### [Extrait]
____________________

§ II. PUBLICATION DE L’ESPRIT DES LOIS.

On sait qu’au XVIIIe siècle on ne pouvait publier en France un livre qui touchât à la religion, à la politique, aux finances, au gouvernement. La police ne tolérait que les ouvrages innocents, c’est-à-dire ceux qui restaient dans l’ornière traditionnelle, et ne pouvaient ni contrarier un préjugé, ni ébranler un abus. Pour les autres, il fallait les imprimer à l’étranger, si l’on ne se souciait pas d’avoir affaire à la Sorbonne, au Parlement ou à la Bastille. Montesquieu en savait quelque chose ; les Lettres persanes, les Considérations sur la grandeur et la décadence des Romains n’avaient pu paraître qu’en Hollande. Et l’auteur avait eu soin de cacher son nom pour éviter des tracasseries, ou des ennuis plus grands.

Espérait-il être plus heureux avec l’Esprit des lois ? je ne le crois guère. Malesherbes, dit-on, aurait voulu qu’on publiât en France un livre qui faisait honneur à la nation ; on ne voit pas que l’auteur y ait songé.

Même en imprimant son livre à l’étranger, et sous le voile de l’anonyme, Montesquieu ne se dissimulait point qu’en France on pouvait lui demander compte de sa hardiesse 24 . Cette crainte l’obligeait à voiler sa pensée ; c’est ce qui explique comment cet esprit si net, si clair, si vif, a trop souvent l’air de parler par énigmes, en laissant au lecteur le soin de deviner le mot qu’il serait dangereux de prononcer.

Les contemporains ne s’y trompaient pas, on en peut juger par ce passage de d’Alembert :

« Nous disons de l’obscurité que l’on peut se permettre dans un tel ouvrage, la même chose que du défaut d’ordre. Ce qui serait obscur pour les lecteurs vulgaires, ne l’est pas pour ceux que l’auteur a eus en vue ; d’ailleurs l’obscurité volontaire n’en est pas une. M. de Montesquieu ayant à présenter quelquefois des vérités importantes, dont l’enoncé absolu et direct aurait pu blesser sans fruit, a eu la prudence de les envelopper ; et, par cet innocent artifice, les a voilées à ceux à qui elles seraient nuisibles, sans qu’elles fussent perdues pour les sages. 25  ».

____________________

### [Matériel fourni]
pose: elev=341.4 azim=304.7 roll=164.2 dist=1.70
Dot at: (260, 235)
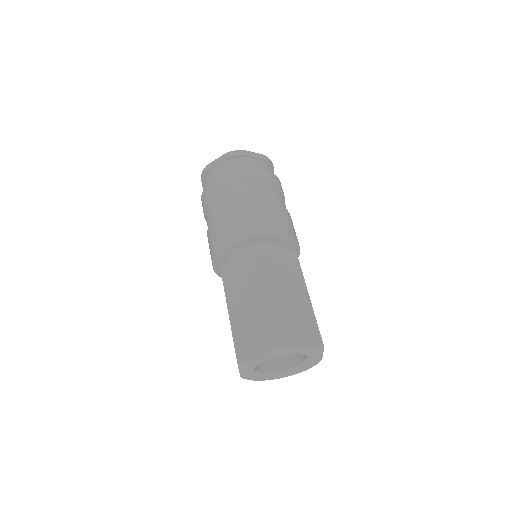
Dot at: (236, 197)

____________________

### [Consigne]
D'après l'extrait, dans quel pays les Lettres persanes et les Considérations sur la grandeur et la décadence des Romains avaient-elles pu paraître ?

### [Réponse]
Elles n'avaient pu paraître qu'en Hollande.